The Limited Times

Now you can see non-English news...

Biogen and Eisai soar on the stock market after proclaiming success in trials of an Alzheimer's drug

2022-09-28T18:59:36.416Z


The American pharmaceutical rises about 40% and is revalued by about 12,000 million dollars in one day


The logo of the pharmaceutical company Biogen, at its headquarters in Cambridge (Massachusetts), in a file image. Brian Snyder (REUTERS)

The shares of the American pharmaceutical Biogen and those of the Japanese Eisai have soared this Wednesday on the stock market after both companies proclaimed on Tuesday night the success in the clinical trials of a compound to stop the cognitive deterioration derived from Alzheimer's, the disease most widespread that causes dementia and that affects about 50 million people worldwide (about 800,000 in Spain).

Shares of Biogen have opened the session with a gain of 45% and remain with gains close to 40% throughout the day.

That represents a revaluation of about 12,000 million dollars in a single day.

The company is worth about $40 billion on the stock market.

Eisai's share price, for its part, has shot up more than 60%, which has revalued the company by more than 7,500 million dollars, to a value of about 19,000 million.

The shares of Roche and Eli Lilly, which develop compounds based on the same principle as Biogen and Eisai, have also shot up around 7%.

Biogen and Eisai announced this Tuesday that, following the results of the clinical trials of their drug lecanemab, they will seek regulatory approval of the compound before the US regulatory agency (the FDA) and will also request authorizations for its marketing in Europe and Japan by the end of the first quarter of 2023. Lecanemab is already being reviewed by US regulators under a special accelerated approval pathway.

Data on the price at which the product would be marketed is not yet known.

Both companies secured approval in 2021 for another Alzheimer's compound — aducanumab, marketed as Aduhelm — despite inconclusive trial results.

The US health authorities refused to finance it (it cost 56,000 dollars per patient per year) and the European Medicines Agency denied the request for authorization, with which it became a clinical and commercial failure despite being the first drug approved against the disease in almost Two decades.

Shares of Biogen suffered the blow and had fallen from around $400 in June 2021, when the drug was approved, to less than $200 when they traded on Tuesday before the announcement of the success of the lecanemab trials.

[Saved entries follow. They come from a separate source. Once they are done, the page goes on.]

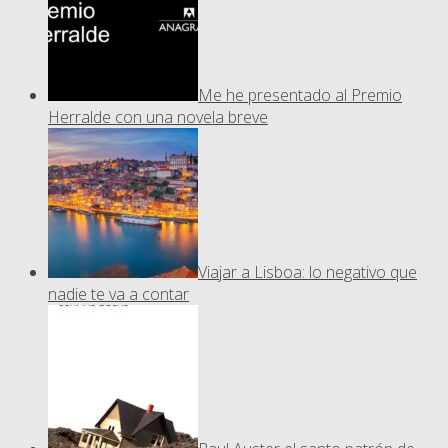
Me he presentado al Premio
Herralde con una novela breve
Viajar a Lisboa: lo negativo que
nadie te va a contar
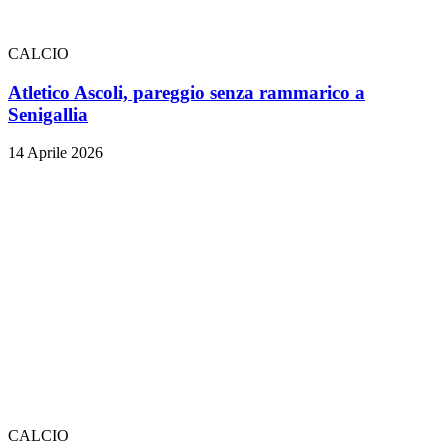
CALCIO
Atletico Ascoli, pareggio senza rammarico a
Senigallia
14 Aprile 2026
CALCIO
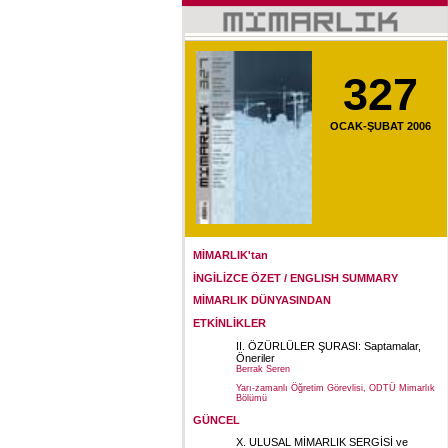
327
OCAK-ŞUBAT 2006
MİMARLIK'tan
İNGİLİZCE ÖZET / ENGLISH SUMMARY
MİMARLIK DÜNYASINDAN
ETKİNLİKLER
II. ÖZÜRLÜLER ŞURASI: Saptamalar,
Öneriler
Berrak Seren
Yarı-zamanlı Öğretim Görevlisi, ODTÜ Mimarlık
Bölümü
GÜNCEL
X. ULUSAL MİMARLIK SERGİSİ ve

In fact, the company announced last May that it was starting the process of replacing its CEO, Michel Vounatsos, who is still at the helm of the company.

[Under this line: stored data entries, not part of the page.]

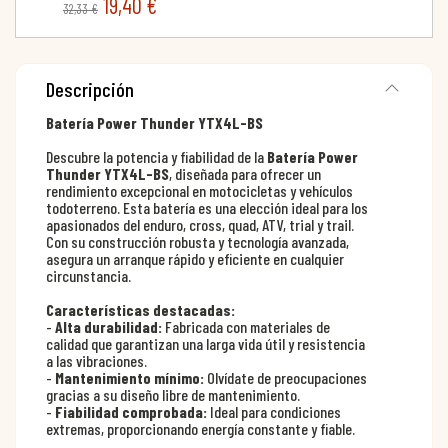
19,40 €
32,33 €
Descripción
Batería Power Thunder YTX4L-BS
Descubre la potencia y fiabilidad de la
Batería Power
Thunder YTX4L-BS
, diseñada para ofrecer un
rendimiento excepcional en motocicletas y vehículos
todoterreno. Esta batería es una elección ideal para los
apasionados del enduro, cross, quad, ATV, trial y trail.
Con su construcción robusta y tecnología avanzada,
asegura un arranque rápido y eficiente en cualquier
circunstancia.
Características destacadas:
-
Alta durabilidad:
Fabricada con materiales de
calidad que garantizan una larga vida útil y resistencia
a las vibraciones.
-
Mantenimiento mínimo:
Olvídate de preocupaciones
gracias a su diseño libre de mantenimiento.
-
Fiabilidad comprobada:
Ideal para condiciones
extremas, proporcionando energía constante y fiable.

Eisai shares had also lost more than half their value in just over a year, also from the highs of June 2021.

Now, the companies say a phase 3 trial of 1,795 early-stage Alzheimer's patients shows that giving lecanemab twice a week for 18 months reduced the rate of cognitive decline by 27% compared with those given a placebo.

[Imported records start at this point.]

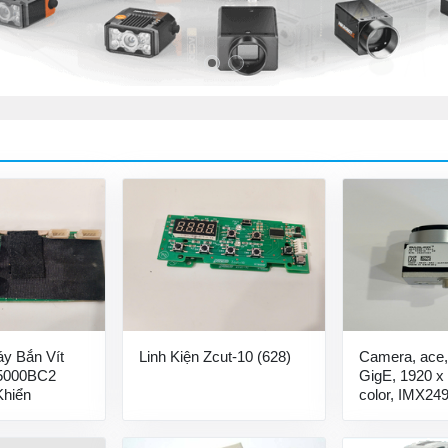
áy Bắn Vít
Linh Kiện Zcut-10 (628)
Camera, ace,
5000BC2
GigE, 1920 x 
Khiển
color, IMX249
Camera công
acA1920-40g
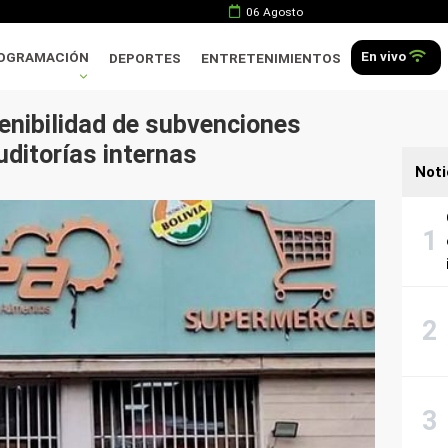
06 Agosto
En vivo
OGRAMACIÓN
DEPORTES
ENTRETENIMIENTOS
nibilidad de subvenciones
ditorías internas
Noti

To measure impairment, clinicians assess cognitive and functional performance in six areas: memory, orientation, judgment and problem solving, community affairs, home and hobbies, and personal care.

The drug is a monoclonal antibody that attacks the amyloid plaques in the neurons of the patients, one of the main hypotheses for the origin of the disease, which has not yet been proven.

In no case does it cure Alzheimer's or make it regress.

What the tests show is that it stops its effects.

subscribe here

to the

newsletter

of EL PAÍS América and receive all the key information on current affairs in the region


Source: elparis

All business articles on 2022-09-28

You may like

Trends 24h

Latest

© Communities 2019 - Privacy

The information on this site is from external sources that are not under our control.
The inclusion of any links does not necessarily imply a recommendation or endorse the views expressed within them.